Some other ways equipment matters have to do with with how many. How many photos taken are keepers, how many junk. Skill plays a large part in this as well but advantages and disadvantages of the equipment are important to all levels. It's true the experienced person will more readily overcome the disadvantage but the inexperienced will more quickly become proficient, not having to deal with it to begin with. For instance, the 10D used in 2003 was slow to focus and inaccurate as well. Consequently, I was constantly missing shots while trying to focus or shooting too quickly and having unfocused photos. Today the camera and lenses I use are much faster and more accurate but I still have trouble taking the shot without confirming, with my weak old eyes, focus. I still miss some shots whereas, if I had never had that earlier camera, I may not.

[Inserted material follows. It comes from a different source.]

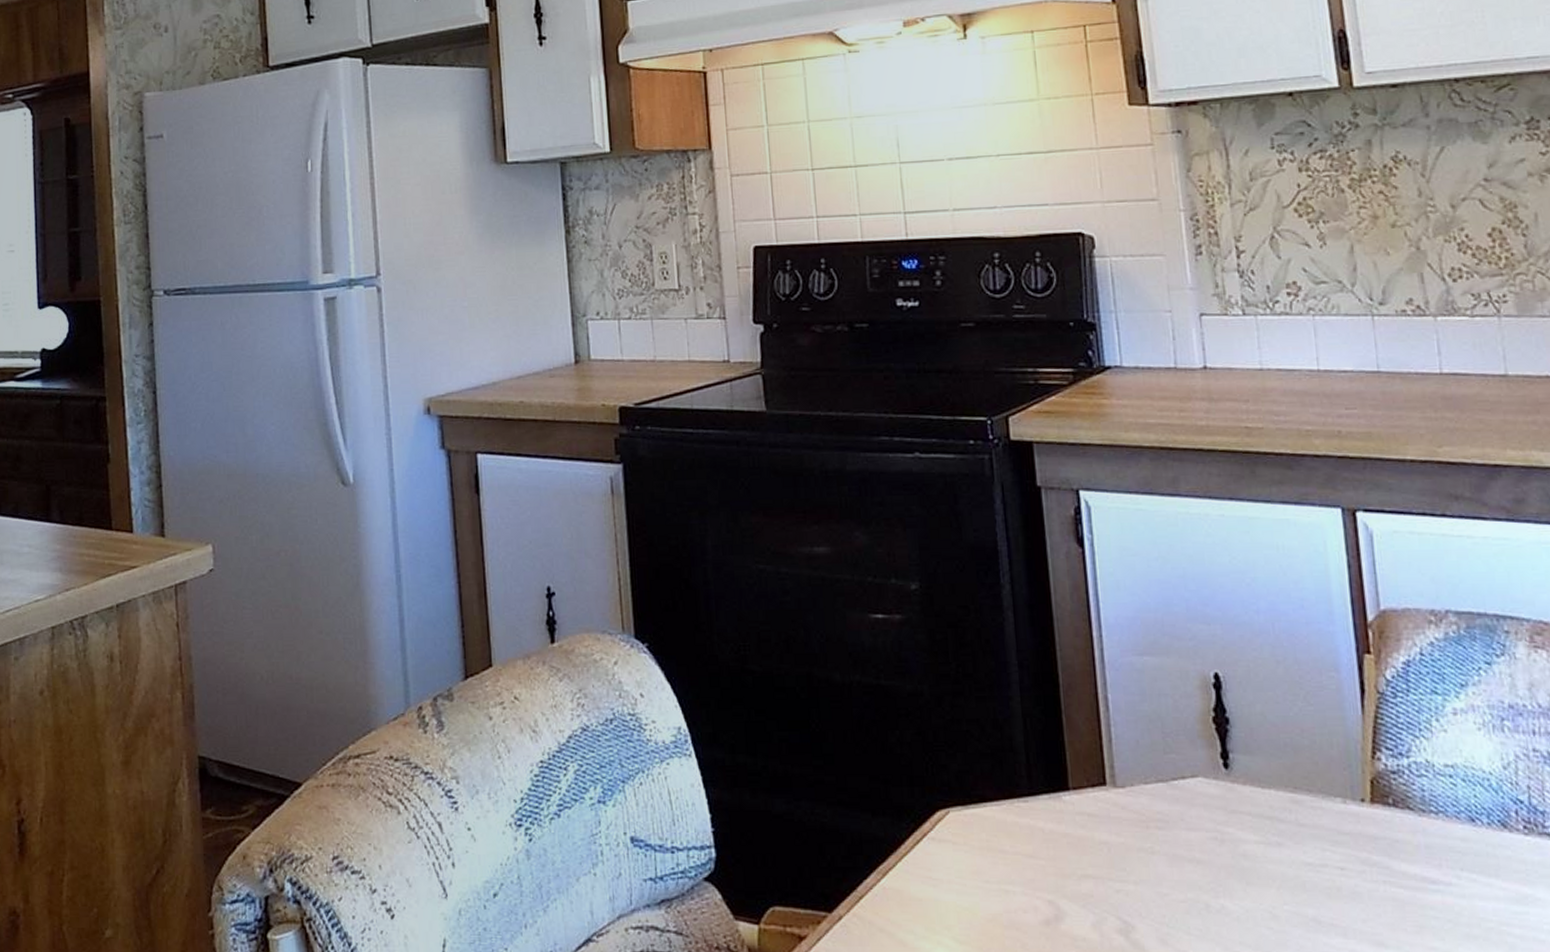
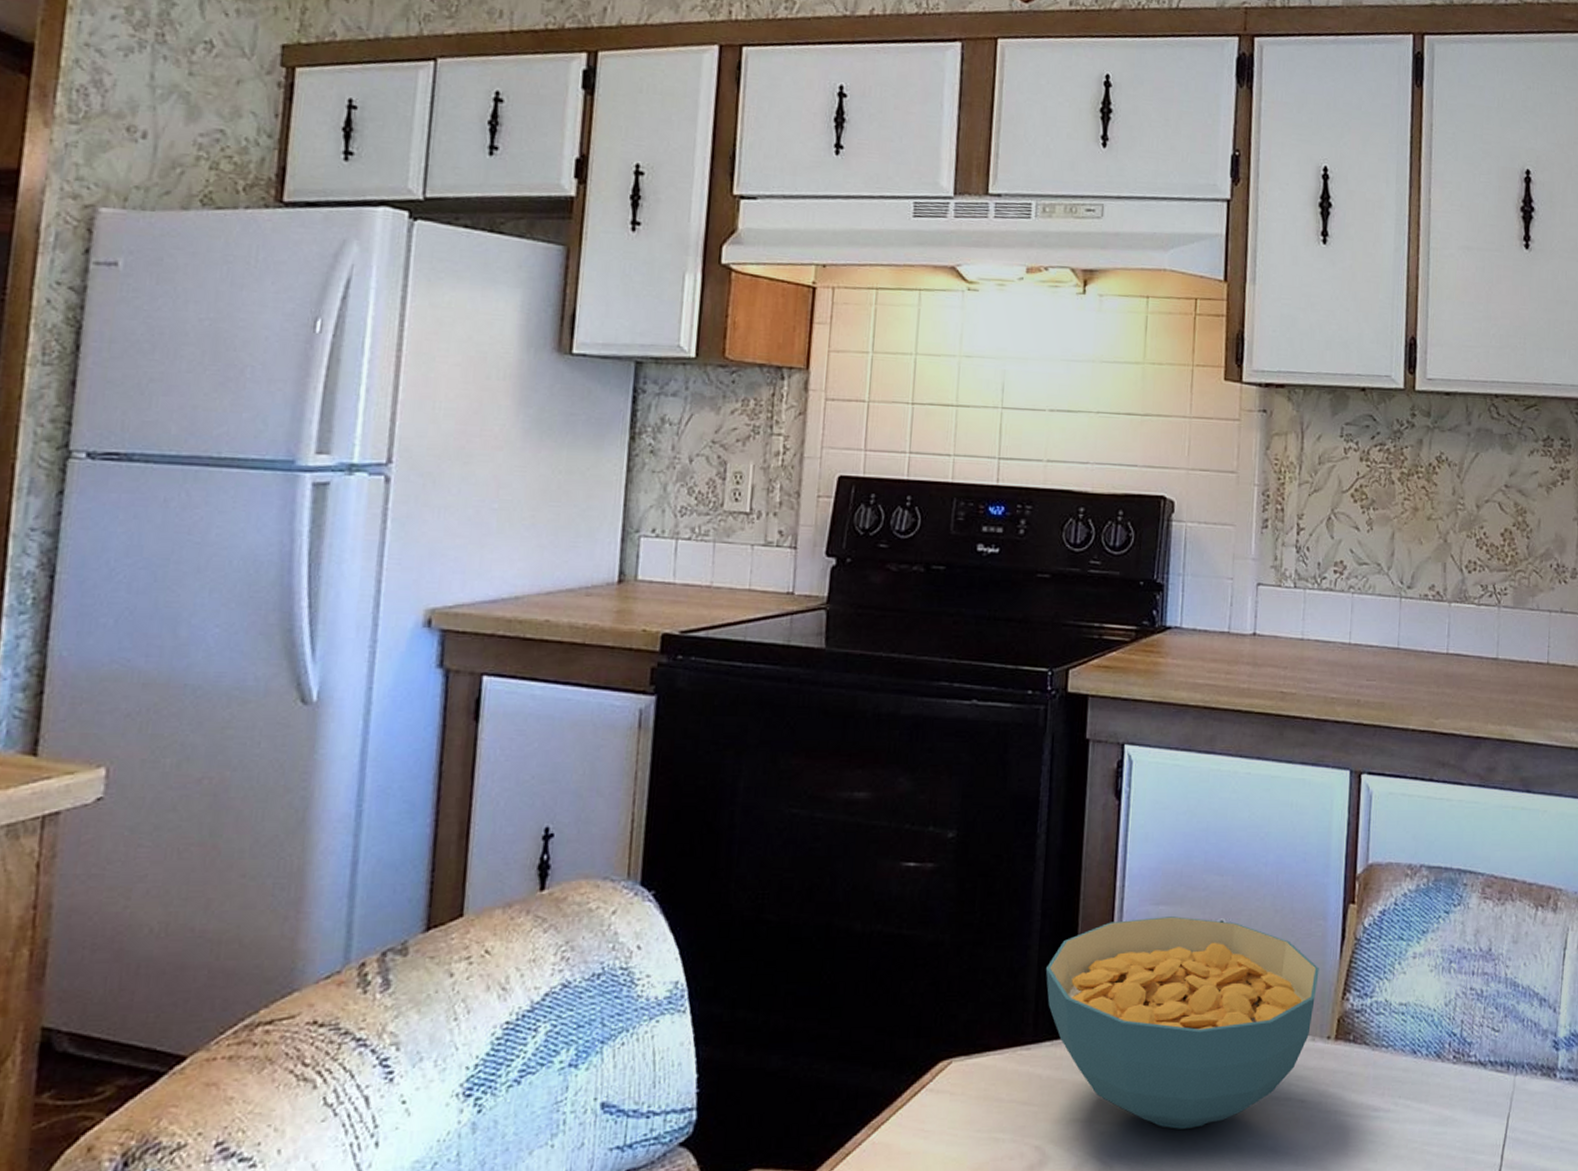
cereal bowl: none [1032,667,1340,891] -> present [1046,916,1319,1129]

How much equipment, or almost anything else, matters depends on the person using it. For some, what they have does what they want to do and they may go for generations of camera improvements before they feel the need to upgrade. For others, every new feature seems like the one that they need for their purpose and they will upgrade often. It would seem like I fall into this second class, having missed only one upgraded model from the 10D to the 7D.The main reason has been mostly the focus improvements although the increased resolution and low noise improvements have also been very worthwhile. I would probably buy one more when I feel a significant improvement is made in focus speed and accuracy as well as noise level at higher ISO settings. Some of the newer technical improvements are interesting but not pulling on me ...yet.
I have also tried several lenses, seeking the right combination for my endeavours. Presently I have settled on a 300mm f2.8 lens that I can use with a 2X extender for 600mm and a 70-200mm f2.8 that gives me 140-400mm with the extender. These are both very sharp and fast to focus lenses even when use with the extenders. I also have a 15-85mm for landscape work. I could use a macro lens but haven't done enough to justify one yet. Other than that I am now happy with my lenses.
One more area where equipment has improved and has allowed real advantages in being able to present ones photos is the computer and software. Computers have become very fast and the software has taken advantage to become ever more powerful in making adjustments to the photos. I mentioned having to redo the photos from 2003 and I was consistently surprised at how much better I could make them than the old versions. Some of that is experience but the color accuracy of the newer software coupled with the new color accurate monitor is a joy. Something I had wanted for years before finally getting it this summer.
So, better equipment will take better photos. A more experienced photographer will take better photos. Skills are worth improving. Some young fellow, still wet behind the ears, will show you a photo taken with his digicam that'll blow your socks off. Lots of things are true but not necessarily of importance. Enjoy the moment.